It all started with a recommendation by a friend to check out Marc Maron’s WTF podcast that featured an author named Tracey MacMillan. Now, I am a big reader, so this made sense. It made sense for better understanding where I was at in my life. The purpose of downloading Marc Maron’s podcast was to hear this woman tell her story about how her father went to prison and she grew up a foster kid, and with her father’s girlfriend, into a woman that wouldthen later went on to ate men very much like her father. Finally, she comes to the realization that the first man she truly loved was her son. It was him that taught the author how to love.
Now, I kind of new what a podcast was because were beginning to offer various forms of online training at work, and one of the options discussed was audio podcasting. Most of those that I saw on Itunes were like radio shows you could download on-demand. This was very intriguing for someone who is constantly in her car and sometimes is not always pleased with what the listening options are on the various channels.

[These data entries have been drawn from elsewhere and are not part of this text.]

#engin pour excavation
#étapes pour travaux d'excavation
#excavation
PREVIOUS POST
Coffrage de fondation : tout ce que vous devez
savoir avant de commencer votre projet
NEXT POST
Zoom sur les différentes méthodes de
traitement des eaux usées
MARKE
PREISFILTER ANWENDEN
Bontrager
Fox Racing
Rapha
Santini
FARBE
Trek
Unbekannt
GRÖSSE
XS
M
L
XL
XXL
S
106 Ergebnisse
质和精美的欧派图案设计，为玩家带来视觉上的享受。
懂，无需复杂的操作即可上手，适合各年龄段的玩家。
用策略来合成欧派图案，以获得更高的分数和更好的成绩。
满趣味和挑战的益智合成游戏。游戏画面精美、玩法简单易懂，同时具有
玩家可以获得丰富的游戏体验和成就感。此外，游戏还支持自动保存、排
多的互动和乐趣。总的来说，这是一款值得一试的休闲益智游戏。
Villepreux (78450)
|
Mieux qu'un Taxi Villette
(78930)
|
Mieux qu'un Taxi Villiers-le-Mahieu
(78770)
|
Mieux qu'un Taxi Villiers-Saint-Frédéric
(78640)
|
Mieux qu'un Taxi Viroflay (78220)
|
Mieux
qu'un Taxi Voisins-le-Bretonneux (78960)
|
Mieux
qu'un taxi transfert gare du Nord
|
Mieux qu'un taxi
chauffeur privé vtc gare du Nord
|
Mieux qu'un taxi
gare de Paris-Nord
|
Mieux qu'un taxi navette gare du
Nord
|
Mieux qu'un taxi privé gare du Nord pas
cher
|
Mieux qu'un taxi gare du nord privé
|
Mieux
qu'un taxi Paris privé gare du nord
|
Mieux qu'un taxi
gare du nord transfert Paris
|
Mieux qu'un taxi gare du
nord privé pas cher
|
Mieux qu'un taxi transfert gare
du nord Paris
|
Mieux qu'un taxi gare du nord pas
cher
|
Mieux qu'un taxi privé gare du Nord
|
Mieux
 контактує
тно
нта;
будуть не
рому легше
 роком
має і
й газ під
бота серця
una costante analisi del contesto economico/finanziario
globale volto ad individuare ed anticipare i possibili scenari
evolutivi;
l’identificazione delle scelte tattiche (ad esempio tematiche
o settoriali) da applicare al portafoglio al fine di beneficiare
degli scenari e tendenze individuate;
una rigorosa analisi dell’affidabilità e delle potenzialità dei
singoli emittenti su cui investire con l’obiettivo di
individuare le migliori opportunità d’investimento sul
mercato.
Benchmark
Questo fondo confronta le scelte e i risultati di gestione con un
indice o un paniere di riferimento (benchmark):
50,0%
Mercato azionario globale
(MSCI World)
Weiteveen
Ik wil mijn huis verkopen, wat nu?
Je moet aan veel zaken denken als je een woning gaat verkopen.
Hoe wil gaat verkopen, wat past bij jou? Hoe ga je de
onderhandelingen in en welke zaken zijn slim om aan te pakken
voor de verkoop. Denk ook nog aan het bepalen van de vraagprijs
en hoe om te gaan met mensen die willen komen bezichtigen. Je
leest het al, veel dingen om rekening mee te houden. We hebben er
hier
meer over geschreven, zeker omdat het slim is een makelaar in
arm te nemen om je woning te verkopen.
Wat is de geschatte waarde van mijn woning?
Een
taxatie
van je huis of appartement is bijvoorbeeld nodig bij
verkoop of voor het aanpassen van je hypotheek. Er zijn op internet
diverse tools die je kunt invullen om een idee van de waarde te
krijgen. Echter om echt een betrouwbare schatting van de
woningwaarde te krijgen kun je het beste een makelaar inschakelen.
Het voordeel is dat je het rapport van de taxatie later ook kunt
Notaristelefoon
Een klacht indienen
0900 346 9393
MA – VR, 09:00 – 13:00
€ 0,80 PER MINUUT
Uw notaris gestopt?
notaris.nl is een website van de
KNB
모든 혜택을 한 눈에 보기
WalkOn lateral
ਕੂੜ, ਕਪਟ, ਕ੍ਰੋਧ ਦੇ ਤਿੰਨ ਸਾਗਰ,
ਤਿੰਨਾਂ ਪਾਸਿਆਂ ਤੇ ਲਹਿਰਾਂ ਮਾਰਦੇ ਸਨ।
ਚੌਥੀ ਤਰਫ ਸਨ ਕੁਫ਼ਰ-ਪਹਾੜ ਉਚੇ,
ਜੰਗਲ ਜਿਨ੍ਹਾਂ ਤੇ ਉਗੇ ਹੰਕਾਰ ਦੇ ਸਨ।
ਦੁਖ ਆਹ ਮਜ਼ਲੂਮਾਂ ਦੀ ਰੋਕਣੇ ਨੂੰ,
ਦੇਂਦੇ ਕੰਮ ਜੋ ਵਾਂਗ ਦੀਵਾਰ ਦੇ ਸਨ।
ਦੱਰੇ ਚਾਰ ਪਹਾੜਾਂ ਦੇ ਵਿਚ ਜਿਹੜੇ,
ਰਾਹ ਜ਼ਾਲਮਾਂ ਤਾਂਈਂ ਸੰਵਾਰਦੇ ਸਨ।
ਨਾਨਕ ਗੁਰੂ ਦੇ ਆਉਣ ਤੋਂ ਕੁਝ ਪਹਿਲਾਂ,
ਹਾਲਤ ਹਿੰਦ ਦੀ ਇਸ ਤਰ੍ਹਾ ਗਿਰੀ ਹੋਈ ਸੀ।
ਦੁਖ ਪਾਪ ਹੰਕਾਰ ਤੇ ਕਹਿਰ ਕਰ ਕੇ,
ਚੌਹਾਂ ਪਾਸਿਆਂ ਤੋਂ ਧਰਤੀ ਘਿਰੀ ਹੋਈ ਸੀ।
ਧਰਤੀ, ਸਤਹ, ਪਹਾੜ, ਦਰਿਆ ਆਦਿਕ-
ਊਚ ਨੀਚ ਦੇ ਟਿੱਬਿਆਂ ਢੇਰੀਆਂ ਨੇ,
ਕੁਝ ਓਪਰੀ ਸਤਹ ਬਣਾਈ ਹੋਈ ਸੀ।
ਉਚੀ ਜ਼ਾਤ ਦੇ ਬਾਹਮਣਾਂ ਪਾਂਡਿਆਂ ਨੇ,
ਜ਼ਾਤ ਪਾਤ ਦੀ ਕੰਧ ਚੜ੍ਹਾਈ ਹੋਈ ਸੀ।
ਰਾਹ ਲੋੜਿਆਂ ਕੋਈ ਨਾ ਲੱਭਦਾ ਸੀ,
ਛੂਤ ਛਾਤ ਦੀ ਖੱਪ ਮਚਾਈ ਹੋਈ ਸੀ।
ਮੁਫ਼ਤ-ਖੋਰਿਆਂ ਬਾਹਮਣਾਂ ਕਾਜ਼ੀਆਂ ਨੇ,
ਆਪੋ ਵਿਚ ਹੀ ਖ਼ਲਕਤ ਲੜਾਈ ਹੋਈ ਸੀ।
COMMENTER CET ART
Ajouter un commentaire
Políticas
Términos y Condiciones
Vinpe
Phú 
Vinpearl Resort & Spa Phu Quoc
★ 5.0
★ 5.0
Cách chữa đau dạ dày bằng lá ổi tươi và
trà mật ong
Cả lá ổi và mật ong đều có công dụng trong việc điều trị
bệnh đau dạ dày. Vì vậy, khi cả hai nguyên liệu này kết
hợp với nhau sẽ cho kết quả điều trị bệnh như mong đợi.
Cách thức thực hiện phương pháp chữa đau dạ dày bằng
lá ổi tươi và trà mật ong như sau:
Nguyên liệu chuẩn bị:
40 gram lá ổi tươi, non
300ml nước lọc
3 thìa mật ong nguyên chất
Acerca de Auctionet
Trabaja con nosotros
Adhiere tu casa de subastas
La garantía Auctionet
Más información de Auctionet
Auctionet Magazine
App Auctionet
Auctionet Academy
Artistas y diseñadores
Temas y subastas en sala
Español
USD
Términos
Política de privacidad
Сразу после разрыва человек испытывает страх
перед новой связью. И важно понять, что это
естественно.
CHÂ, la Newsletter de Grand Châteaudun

I must confess I only knew Marc Maron in passing from Dr. Katz. My brother and I would watch Comedy Central quite a bit after school, everything to Who’s Line is it Anyway, to Kids in the Hall to Dr. Katz. It was the late-early days of the network and they were open to playing some great comedic material.
Marc Maron is back in my life. He has a funny, acerbic, aggressive wit. He is self-deprecating. He worries about his weight. He is a recovering addict. He is anxious and neurotic. He is me with a penis. The podcast with Tracy MacMillan starts with Marc talking about his relationship with his father, and continues with a phone call with his father. They have a strained relationship, too, not unlike the one his guest, Tracy, has with her father. He deftly transitions from his father to his guest with skills he developed while working on the now defunct Air America, a liberal radio network. The answer back to the conservative radio talk show hosts that dominate the airwaves.
She talks about her father, her son, and coming full circle. He asks about her self image and reads the section of her book about hating Gwyneth Paltrow. She hates her, not necessarily because she is so pretty, but because her father cared enough to bring her to see Paris. Her father felt every woman (and I am poorly paraphrasing here) should experience Paris for the first time with a man that truly loves them, their father. It infuriated McMillan. At the end of the episode, Maron calls his father back again to make peace, or at least propose a truce. The episode had me hooked. The way it was structured with two different narrative plot lines. The in-depth, caring interview, mixed with funny moments and moments that made you tear up. I wanted more of Maron.
Since then, Marc and I have driven to work nearly every day together. I have also found some other great podcasters, too. Mostly those by comedians because they are complex people, with interesting backgrounds, and complicated ways. In other words, I can relate to them, immensely. They are living out loud and authentically. Many more podcasts by Maron would be listened to, saved and listened to again. Especially one by Henry Rollins, Kelly Carlin, Sara Benincasa, and the one that began it all Tracy MacMillan.
Surprisingly, over time, I enjoyed the ones with people that did not know any thing about the most. Specifically, the one with Mary Mack, Sara Benincasa, more recently Nesteroff . Those interviews open up new worlds to me that I would otherwise not get to know. They have opened up opportunities for to grow as a person, a professional, and as a writer. I reached out to Sara Benincasa thinking that she would blow me off because she had more important things to do, but no, she wrote me one of the longest emails I have ever received. She gave great insight about whether I was on the right track regarding my life path and where writing fit into it. She validated the decisions I made years ago to provide myself with a stable life, with the American dream. Benincasa also validated my dream to become a writer. It was possible. It could be done, while I worked as a librarian. Relief came, and all the thanks was to, Mr. Maron for exposing me to this wonderful woman with a passionate heart, soul, and sense of humor. Yet another person like myself.
I found so much of myself in Henry Rollins, too. He is a rogue archivist of sorts, preserving audio recordings. I found him funny, knowledgable, kind hearted. A man that lives life fully. Marc is able to draw out of people their true and authentic selves. He is a great interviewer, yes, but it is not just that skill. It is also unapologetically authentic about what he does, how he lives, what he thinks, whether it comes to eating too, concern over his new messy girlfriend moving in with him and calling him out on his temper (she asks him to use his “words” advice she gives daily to the autistic population she works with), and his obsession to make good with those he has wronged in the past. Constantly and consistently asking of his guests with which he has had issues, “are we good.” He also shows a kind side, one that loves animals, specifically cats. Boomer, Lafonda, and the few other strays that he has taken into the cat ranch are all welcome and well taken care of by him, King of the beasts.
I hope one day that I can come to realize the peace that he feels, knows and conveys over the podcasts. He admits it took him 40 plus years to get there. He is glad that he has arrived at this place in this lifetime. I want that peace more than ever. He has changed my life through his guests, too. I have learned immeasurable lessons from them all. I have laughed. I have cried. I have become a better person. Thank you, Marc Maron for asking that forever eternal question, “What the Fuck?”